**WORK ORDER:** Set out each line of the records below as a numbered list, skipping blank lines. Leave the pictures out of your answer.

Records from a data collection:
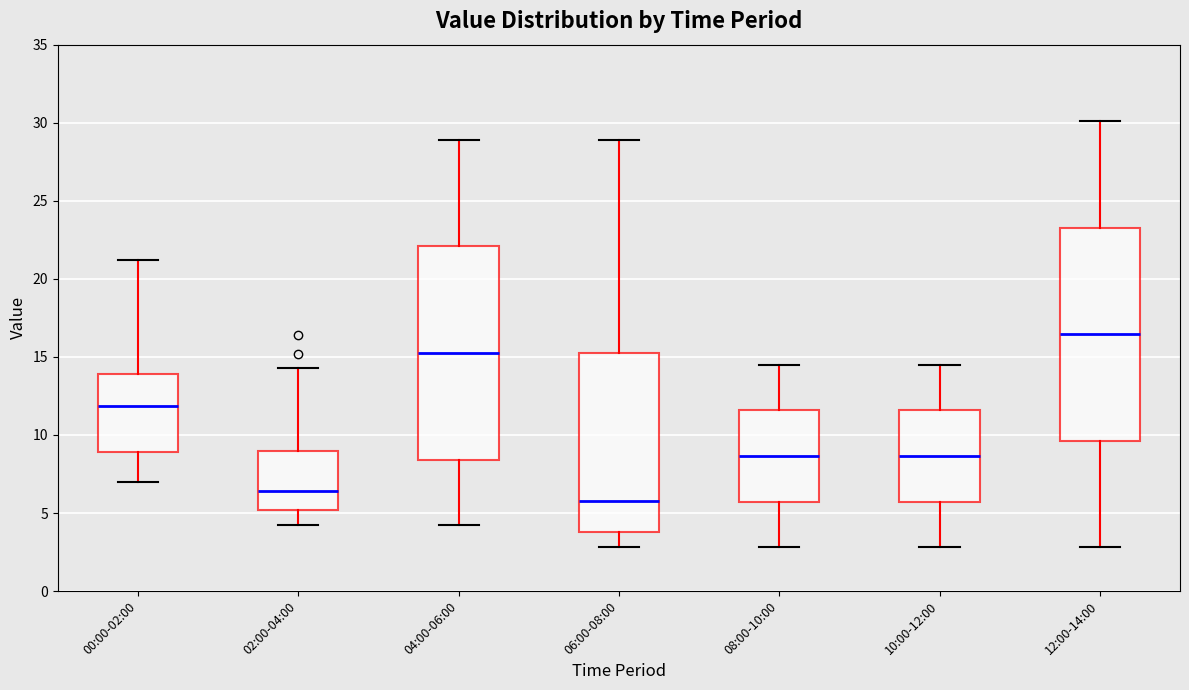

Reading left to right, read every box against the y-axis: the position of its median line, the range the box covers, and the ends of its whiskers. The values are not printed on the chart, so give them approximately, as read against the axis.

00:00-02:00: median 12.0, box 9.0 to 14.0, whiskers 7.0 to 21.0
02:00-04:00: median 6.5, box 5.0 to 9.0, whiskers 4.0 to 14.5
04:00-06:00: median 15.5, box 8.5 to 22.0, whiskers 4.0 to 29.0
06:00-08:00: median 6.0, box 4.0 to 15.5, whiskers 3.0 to 29.0
08:00-10:00: median 8.5, box 5.5 to 11.5, whiskers 3.0 to 14.5
10:00-12:00: median 8.5, box 5.5 to 11.5, whiskers 3.0 to 14.5
12:00-14:00: median 16.5, box 9.5 to 23.5, whiskers 3.0 to 30.0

**ANSWER TO THIS PROBLEM:**
1. Reading left to right, read every box against the y-axis: the position of its median line, the range the box covers, and the ends of its whiskers. The values are not printed on the chart, so give them approximately, as read against the axis.
2. 00:00-02:00: median 12.0, box 9.0 to 14.0, whiskers 7.0 to 21.0
3. 02:00-04:00: median 6.5, box 5.0 to 9.0, whiskers 4.0 to 14.5
4. 04:00-06:00: median 15.5, box 8.5 to 22.0, whiskers 4.0 to 29.0
5. 06:00-08:00: median 6.0, box 4.0 to 15.5, whiskers 3.0 to 29.0
6. 08:00-10:00: median 8.5, box 5.5 to 11.5, whiskers 3.0 to 14.5
7. 10:00-12:00: median 8.5, box 5.5 to 11.5, whiskers 3.0 to 14.5
8. 12:00-14:00: median 16.5, box 9.5 to 23.5, whiskers 3.0 to 30.0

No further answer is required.